A bispecific nanobody for the treatment of von Willebrand disease type 1

Abstract von Willebrand disease (VWD) type 1 is a bleeding disorder characterized by a quantitative deficiency of functional von Willebrand factor (VWF). We designed a novel bispecific nanobody, named KB-V13A12, that aims to increase endogenous VWF levels by bridging it to albumin. KB-V13A12 comprises 2 single-domain antibodies, 1 targeting VWF and 1 targeting albumin. VWF bound efficiently to the albumin/KB-V13A12 complex (2.0 ± 0.4 nM) in immunosorbent assays, and binding was stable at pH 5.6 and 7.4. VWF ristocetin activity and factor VIII binding remained unaffected in the presence of a 100- to 200-fold molar excess of KB-V13A12/albumin. Humanized VWD type 1 mice were used for in vivo analysis. A single subcutaneous dose of KB-V13A12 (5 mg/kg) was associated with a nanobody half-life of 3.0 ± 0.7 days, and dose-dependently increased VWF in VWD type 1 mice 1.4- to 2.1-fold for up to 14 days. Factor VIII activity was also increased during this period. The VWF propeptide/VWF antigen ratio (a marker for VWF clearance) was significantly reduced in the presence of KB-V13A12, suggesting that delayed clearance contributes to increased VWF levels.

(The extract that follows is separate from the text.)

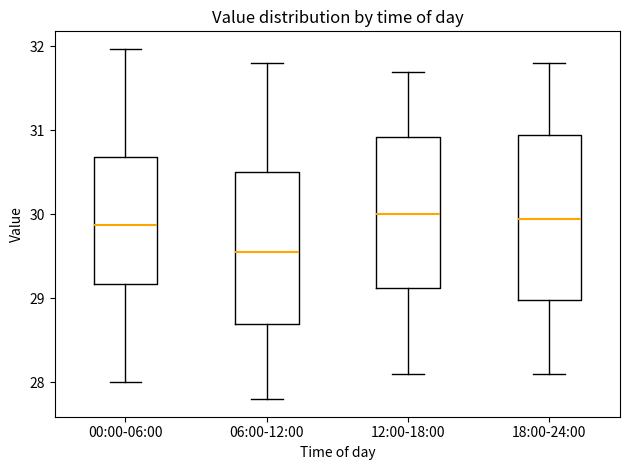

Reading left to right, read every box against the y-axis: the position of its median line, the range the box covers, and the ends of its whiskers. The values are not printed on the chart, so give them approximately, as read against the axis.

00:00-06:00: median 29.9, box 29.2 to 30.7, whiskers 28.0 to 32.0
06:00-12:00: median 29.6, box 28.7 to 30.5, whiskers 27.8 to 31.8
12:00-18:00: median 30.0, box 29.1 to 30.9, whiskers 28.1 to 31.7
18:00-24:00: median 30.0, box 29.0 to 31.0, whiskers 28.1 to 31.8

Clearance experiments in wild-type mice using recombinant VWF preincubated with KB-V13A12 indeed confirmed a prolonged survival, while this prolongation was absent in FcRn-deficient mice. Finally, treatment with KB-V13A12 resulted in a significantly improved bleeding tendency in VWD type 1 mice when using the saphenous vein puncture model. In conclusion, KB-V13A12 is a bispecific nanobody that efficiently increases functional levels of endogenous VWF, and could be a therapeutic option to treat VWD type 1.